■ EXTRACT TO READ ■
--- START ---
Mistress, Owner or Lover?
September 4th, 2008 by Elle
I’ve had a bit of an interesting conversation with Saratoga, following one of his posts. In a reply to my comment, he referred to me as Boy Toy’s Mistress. Isn’t it funny, that my first reaction was to guffaw and deny it? “I don't consider myself his mistress, I told him, I consider myself his owner.”
Because, in my mind, “Mistress” and “Owner” are different; it’s a matter of degree. I like to think of myself as Boy Toy’s Owner. Mistress seems too severe, too harsh, for poor little beginner kinky girl me. But Saratoga begged to differ, and told me he finds the term “Owner” to be far edgier. He went so far as to write a whole post about his perception of the two terms, using the Merriam-Webster’s online dictionary to support his opinion. He went on to explain:
“Perhaps that's really the core of my own perception of the difference. Mistresses may have male submissives. Female Owner's have male slaves.
And, perhaps, the implication is that a Mistress might have a more emotional connection with Her male submissive than a Female Owner would for Her mere male slave. Then again, perhaps the enslaved male is so because of his Female Owner's deep desire for him. So great as to make him Her owned property, totally Hers, rather than merely Her submissive.”
--- END ---
■ SOURCE INFORMATION ■
--- START ---
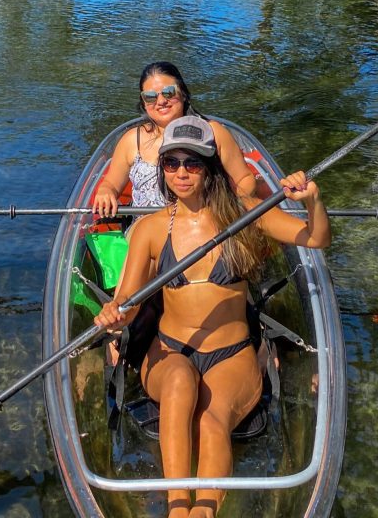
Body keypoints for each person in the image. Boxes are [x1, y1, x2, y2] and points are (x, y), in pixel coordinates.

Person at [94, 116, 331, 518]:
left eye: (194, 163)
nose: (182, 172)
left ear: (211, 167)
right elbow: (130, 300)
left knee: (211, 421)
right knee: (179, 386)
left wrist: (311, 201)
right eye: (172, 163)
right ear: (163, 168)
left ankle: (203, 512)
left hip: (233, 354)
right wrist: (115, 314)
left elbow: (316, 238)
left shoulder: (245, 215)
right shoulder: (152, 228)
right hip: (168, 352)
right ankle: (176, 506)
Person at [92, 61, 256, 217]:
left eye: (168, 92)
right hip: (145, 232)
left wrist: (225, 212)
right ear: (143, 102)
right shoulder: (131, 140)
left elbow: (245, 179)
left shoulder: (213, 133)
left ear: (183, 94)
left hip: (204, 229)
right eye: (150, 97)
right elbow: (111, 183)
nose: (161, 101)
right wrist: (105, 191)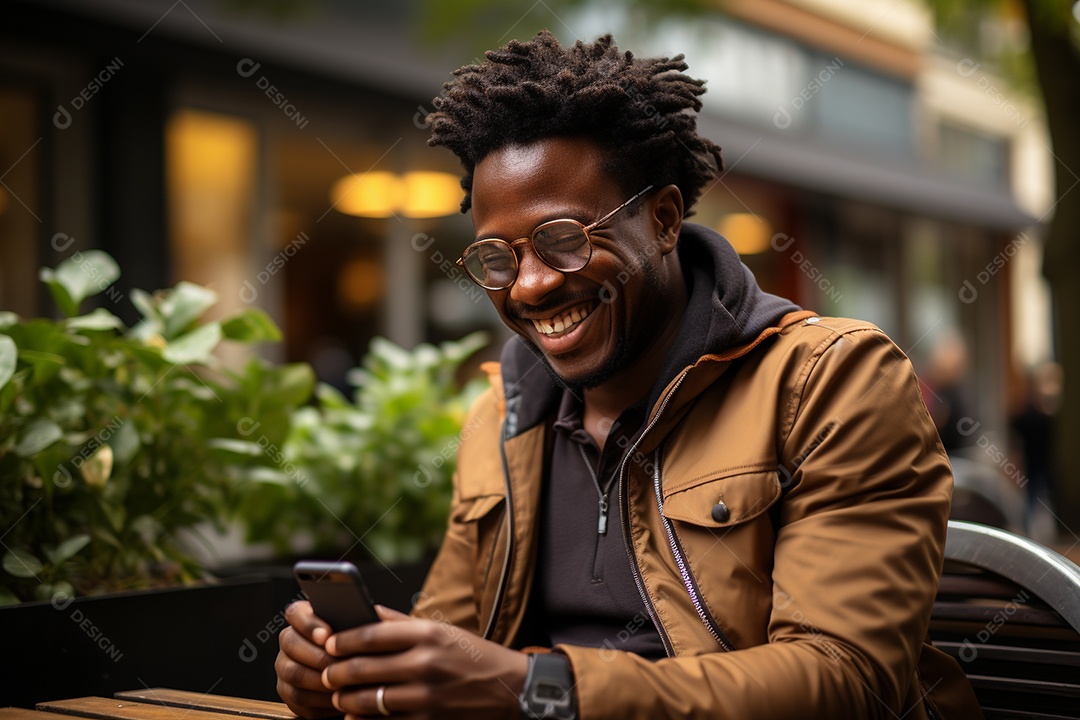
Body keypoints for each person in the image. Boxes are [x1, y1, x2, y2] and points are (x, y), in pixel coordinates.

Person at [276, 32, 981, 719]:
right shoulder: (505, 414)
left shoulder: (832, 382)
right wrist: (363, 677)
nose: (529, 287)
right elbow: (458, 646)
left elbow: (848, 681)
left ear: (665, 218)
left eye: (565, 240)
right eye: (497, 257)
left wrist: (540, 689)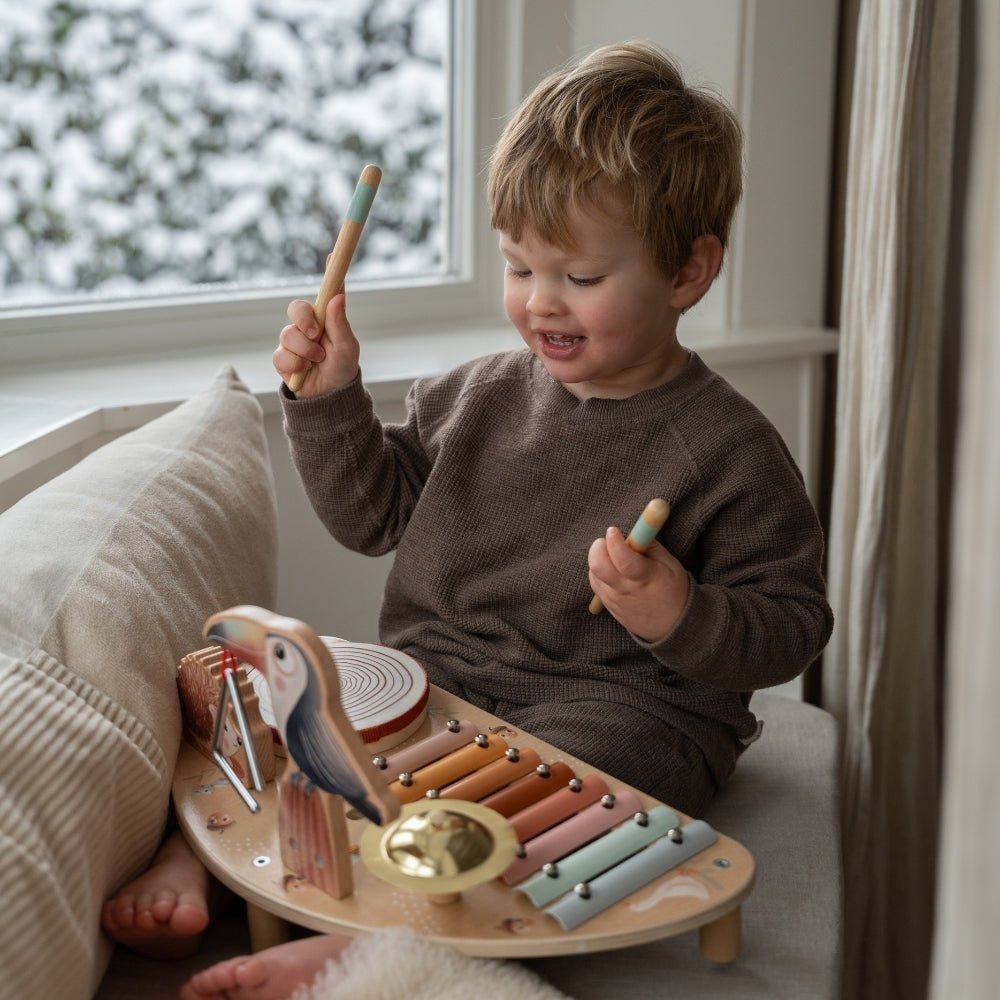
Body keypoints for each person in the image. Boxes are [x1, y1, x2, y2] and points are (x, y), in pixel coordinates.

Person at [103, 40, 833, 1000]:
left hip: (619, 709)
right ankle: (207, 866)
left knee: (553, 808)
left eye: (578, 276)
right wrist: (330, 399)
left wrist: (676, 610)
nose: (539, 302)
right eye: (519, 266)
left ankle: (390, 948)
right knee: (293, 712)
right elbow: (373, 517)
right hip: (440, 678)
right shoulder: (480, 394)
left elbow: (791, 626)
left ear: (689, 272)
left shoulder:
--- END ---
■ WHAT YOU NEED TO DO ■
Answer these questions about the blog post, using only what it states:
(a) In his reply to the writer's comment, what did Saratoga call the writer?
(b) Which online dictionary did Saratoga use to support his opinion?
(c) According to Saratoga's quoted passage, what do Female Owners have?

■ YOUR RESPONSE ■
(a) Boy Toy's Mistress
(b) Merriam-Webster's online dictionary
(c) Male slaves